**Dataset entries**
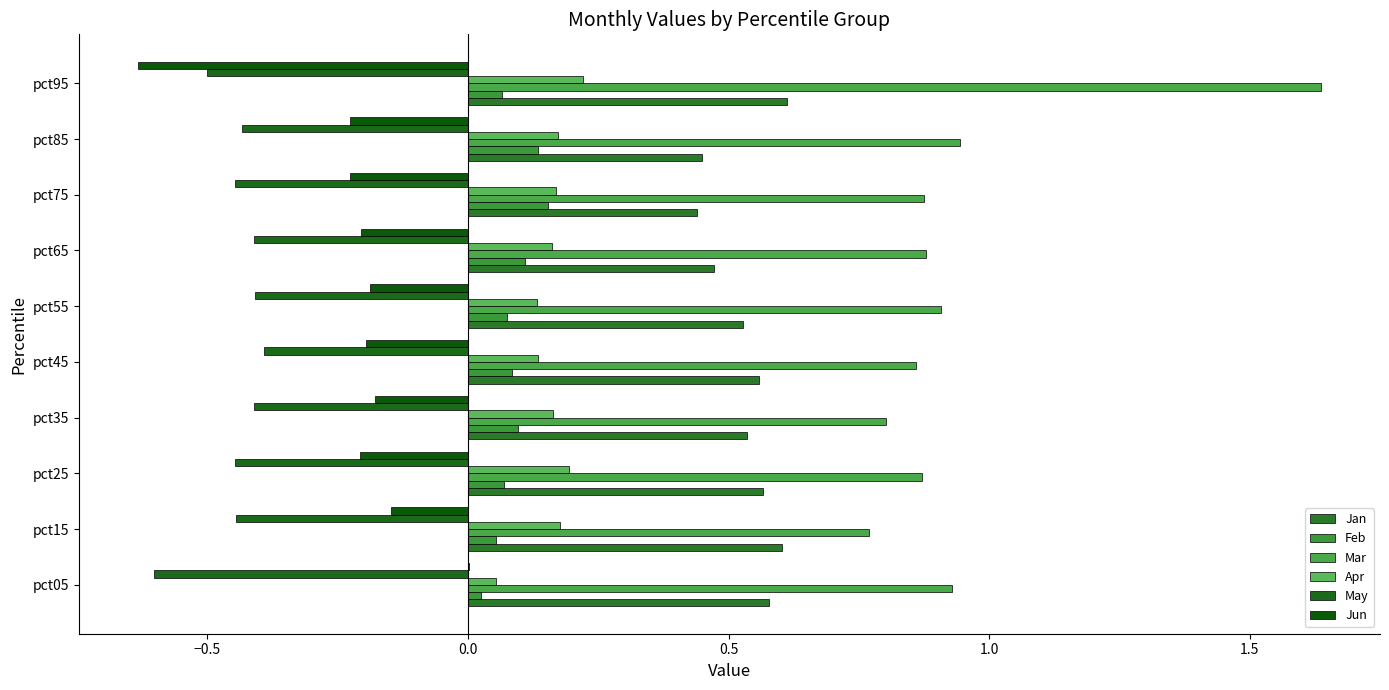

Reading right to left, transcribe all the data shown in this chart.

Jan: 0.6	0.4	0.4	0.5	0.5	0.6	0.5	0.6	0.6	0.6
Feb: 0.1	0.1	0.2	0.1	0.1	0.1	0.1	0.1	0.1	0.0
Mar: 1.6	0.9	0.9	0.9	0.9	0.9	0.8	0.9	0.8	0.9
Apr: 0.2	0.2	0.2	0.2	0.1	0.1	0.2	0.2	0.2	0.1
May: -0.5	-0.4	-0.4	-0.4	-0.4	-0.4	-0.4	-0.4	-0.4	-0.6
Jun: -0.6	-0.2	-0.2	-0.2	-0.2	-0.2	-0.2	-0.2	-0.1	0.0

**What this task involves**
Present every line of the records above as a Markdown table with two columns, No. for the row number and Line for the text, skipping blank lines and leaving out the pictures.

**Answer to this task**
| No. | Line |
|---|---|
| 1 | Reading right to left, transcribe all the data shown in this chart. |
| 2 | Jan: 0.6	0.4	0.4	0.5	0.5	0.6	0.5	0.6	0.6	0.6 |
| 3 | Feb: 0.1	0.1	0.2	0.1	0.1	0.1	0.1	0.1	0.1	0.0 |
| 4 | Mar: 1.6	0.9	0.9	0.9	0.9	0.9	0.8	0.9	0.8	0.9 |
| 5 | Apr: 0.2	0.2	0.2	0.2	0.1	0.1	0.2	0.2	0.2	0.1 |
| 6 | May: -0.5	-0.4	-0.4	-0.4	-0.4	-0.4	-0.4	-0.4	-0.4	-0.6 |
| 7 | Jun: -0.6	-0.2	-0.2	-0.2	-0.2	-0.2	-0.2	-0.2	-0.1	0.0 |